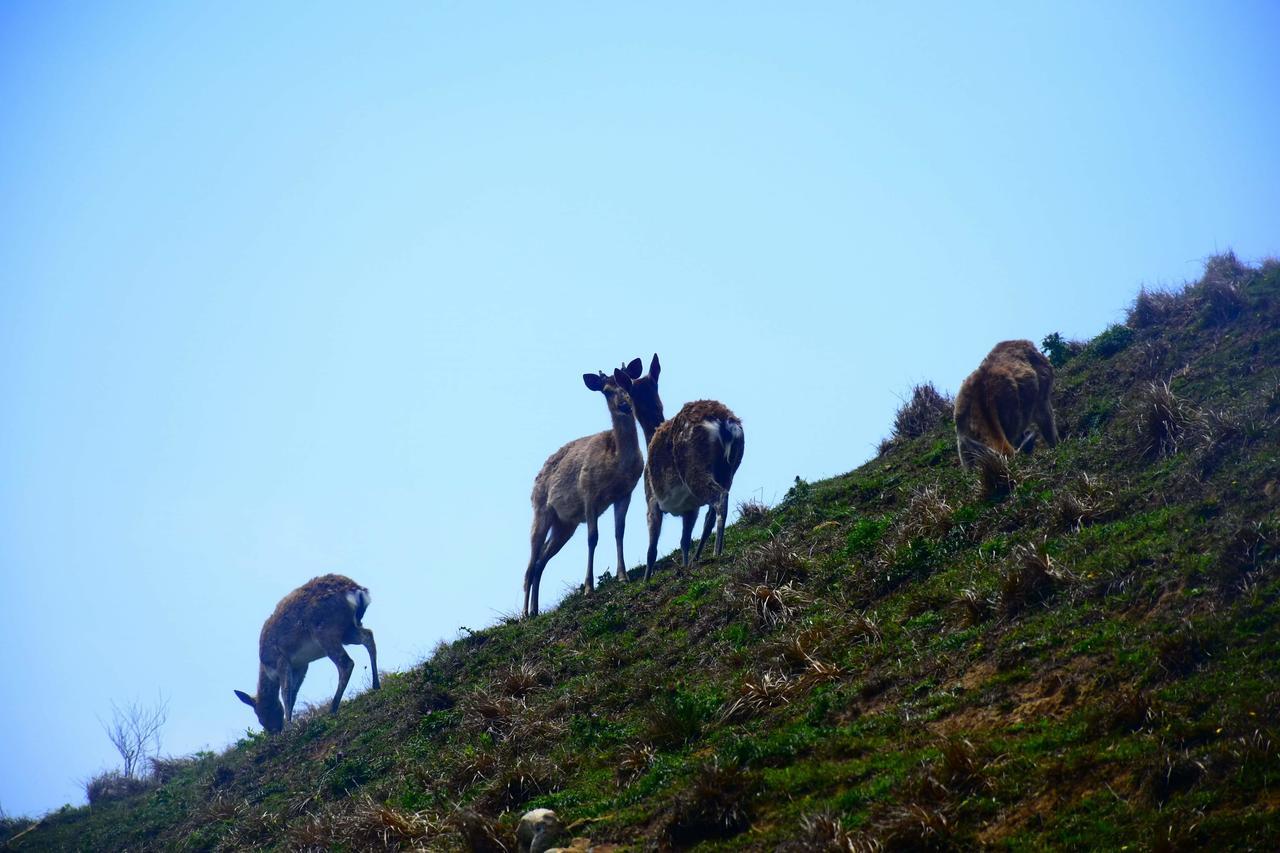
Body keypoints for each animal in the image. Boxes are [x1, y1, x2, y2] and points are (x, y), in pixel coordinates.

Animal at [234, 571, 376, 732]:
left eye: (262, 713)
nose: (273, 731)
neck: (267, 667)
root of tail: (357, 591)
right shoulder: (301, 665)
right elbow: (294, 693)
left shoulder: (281, 659)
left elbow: (286, 692)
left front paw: (289, 727)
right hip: (348, 630)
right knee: (368, 636)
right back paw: (376, 685)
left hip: (326, 631)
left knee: (346, 663)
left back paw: (333, 707)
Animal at [522, 361, 645, 617]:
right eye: (606, 390)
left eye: (628, 381)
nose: (624, 405)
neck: (618, 461)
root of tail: (535, 480)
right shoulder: (589, 492)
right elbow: (593, 537)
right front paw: (589, 587)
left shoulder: (625, 492)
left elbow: (620, 531)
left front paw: (623, 576)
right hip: (540, 511)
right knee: (529, 564)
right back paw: (524, 614)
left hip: (564, 525)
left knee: (540, 561)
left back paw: (536, 610)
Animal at [624, 350, 747, 578]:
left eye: (628, 394)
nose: (624, 405)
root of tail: (724, 424)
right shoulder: (690, 508)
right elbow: (684, 541)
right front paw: (686, 565)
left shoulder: (651, 500)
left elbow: (651, 549)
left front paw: (647, 579)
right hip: (731, 468)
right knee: (712, 510)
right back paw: (704, 554)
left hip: (693, 468)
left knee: (719, 498)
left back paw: (717, 551)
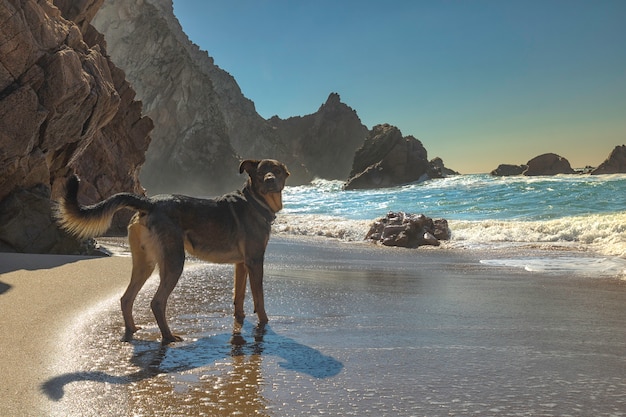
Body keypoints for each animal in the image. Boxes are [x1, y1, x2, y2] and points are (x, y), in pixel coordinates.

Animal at [58, 158, 290, 342]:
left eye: (277, 171)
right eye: (261, 173)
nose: (270, 180)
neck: (255, 201)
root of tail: (149, 203)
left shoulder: (241, 264)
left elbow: (239, 296)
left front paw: (240, 319)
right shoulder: (255, 260)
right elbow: (259, 297)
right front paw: (264, 323)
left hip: (145, 263)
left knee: (126, 298)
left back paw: (132, 330)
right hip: (174, 261)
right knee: (157, 302)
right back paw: (168, 337)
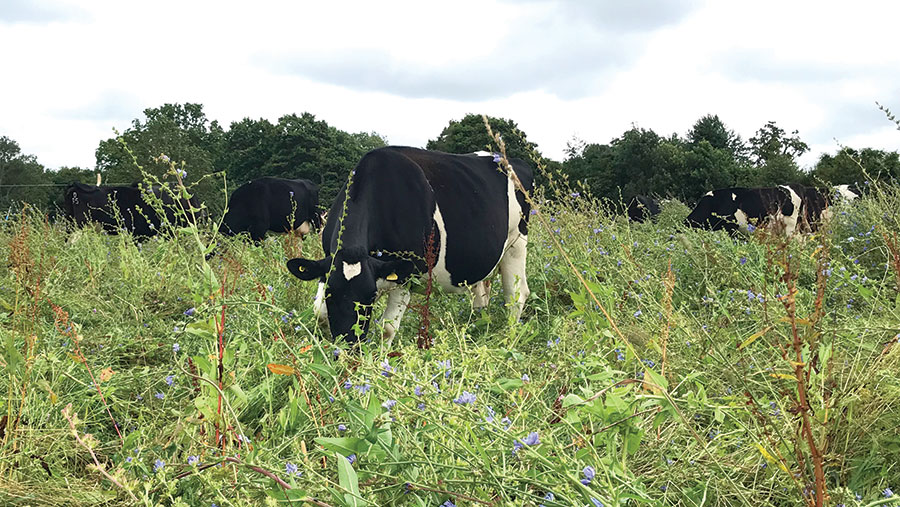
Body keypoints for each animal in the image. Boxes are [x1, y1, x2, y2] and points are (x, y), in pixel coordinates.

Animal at [284, 147, 532, 346]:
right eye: (330, 294)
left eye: (370, 296)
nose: (349, 345)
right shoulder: (328, 265)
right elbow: (319, 313)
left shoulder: (407, 275)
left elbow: (386, 328)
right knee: (480, 295)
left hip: (516, 242)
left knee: (517, 294)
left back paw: (509, 341)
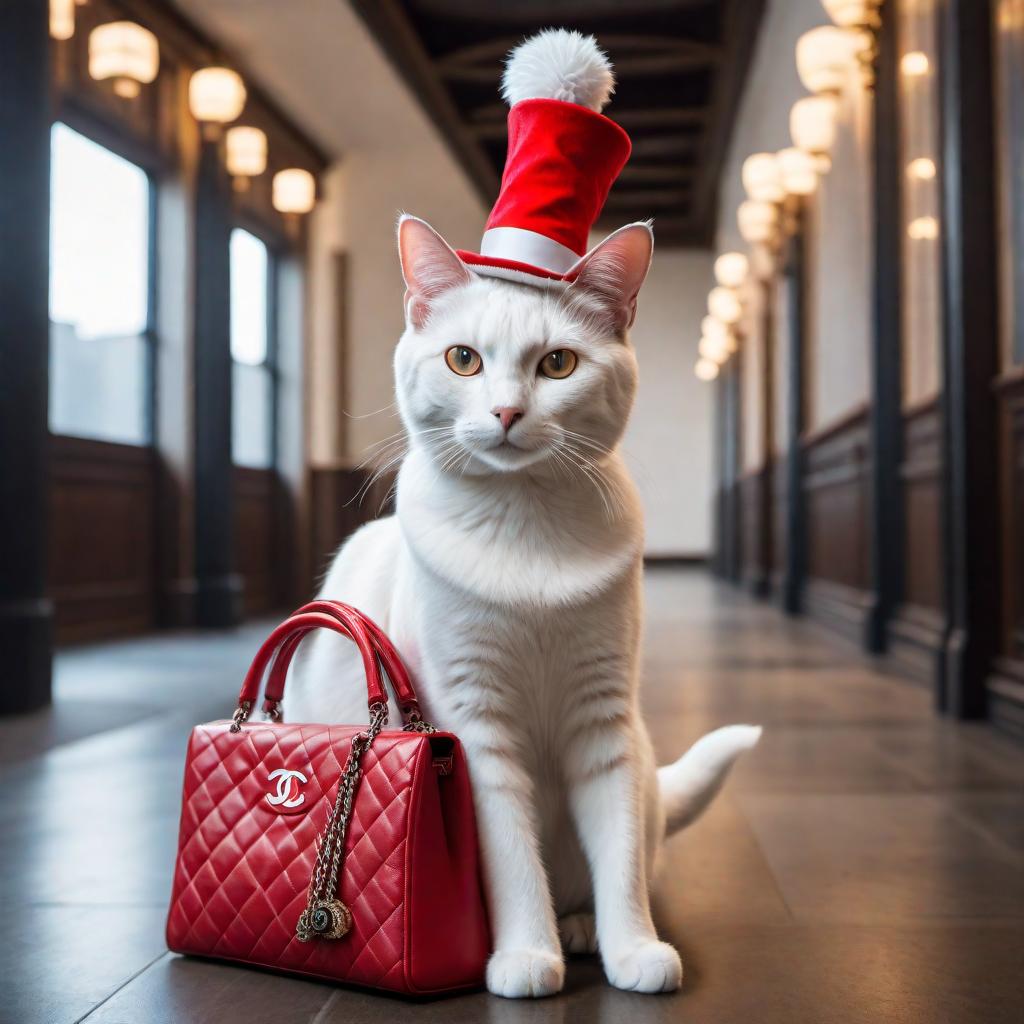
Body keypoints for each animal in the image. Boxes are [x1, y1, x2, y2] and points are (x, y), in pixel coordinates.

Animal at [284, 214, 757, 991]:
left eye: (558, 365)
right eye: (464, 360)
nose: (507, 410)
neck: (524, 523)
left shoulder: (604, 722)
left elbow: (621, 857)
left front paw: (633, 948)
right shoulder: (475, 731)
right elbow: (511, 859)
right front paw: (527, 955)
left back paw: (584, 927)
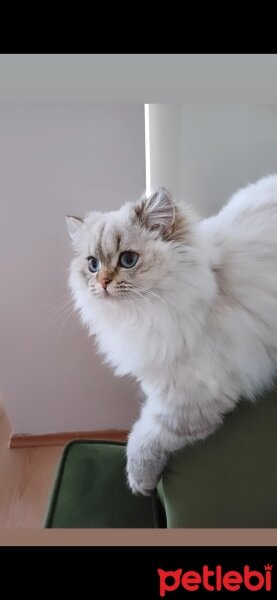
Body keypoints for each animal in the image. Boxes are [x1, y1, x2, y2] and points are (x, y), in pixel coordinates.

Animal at [66, 176, 277, 494]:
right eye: (93, 264)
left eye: (128, 260)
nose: (102, 283)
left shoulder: (189, 402)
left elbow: (143, 438)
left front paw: (141, 483)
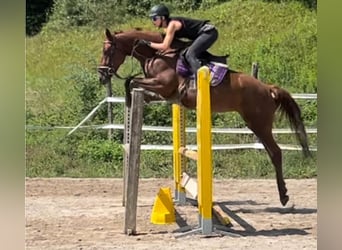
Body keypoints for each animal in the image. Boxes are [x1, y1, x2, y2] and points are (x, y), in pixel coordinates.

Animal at [97, 28, 312, 206]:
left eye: (107, 51)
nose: (102, 76)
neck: (155, 54)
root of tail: (268, 88)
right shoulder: (164, 93)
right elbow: (135, 84)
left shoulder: (163, 85)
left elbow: (131, 81)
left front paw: (129, 101)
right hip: (256, 125)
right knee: (271, 152)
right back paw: (283, 194)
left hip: (260, 124)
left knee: (276, 152)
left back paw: (284, 196)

━━━━━━━━━━━━━━━━━━━━

Task brief - Write out exactly the lines above between the one with "left hip: (516, 242)" and the one with "left shoulder: (189, 402)", inclusive, with pictures left out.

Task result -
left hip: (516, 242)
left knee: (517, 294)
left back paw: (509, 341)
Body keypoints for each animal in the image. Boxes are [x1, y1, x2, y2] and points are (x, y), in pixel coordinates.

Animal at [284, 214, 757, 991]:
left eye: (558, 365)
right eye: (464, 360)
nose: (507, 410)
neck: (524, 523)
left shoulder: (604, 722)
left elbow: (621, 857)
left front paw: (633, 948)
right shoulder: (475, 731)
right elbow: (511, 859)
right front paw: (527, 955)
left back paw: (584, 927)
Body keypoints for each animal in the image. Boxes are [x1, y1, x2, y2] and points are (x, y), in pixel coordinates.

Animal at [66, 176, 277, 494]:
right eye: (93, 264)
left eye: (128, 260)
nose: (102, 283)
left shoulder: (189, 402)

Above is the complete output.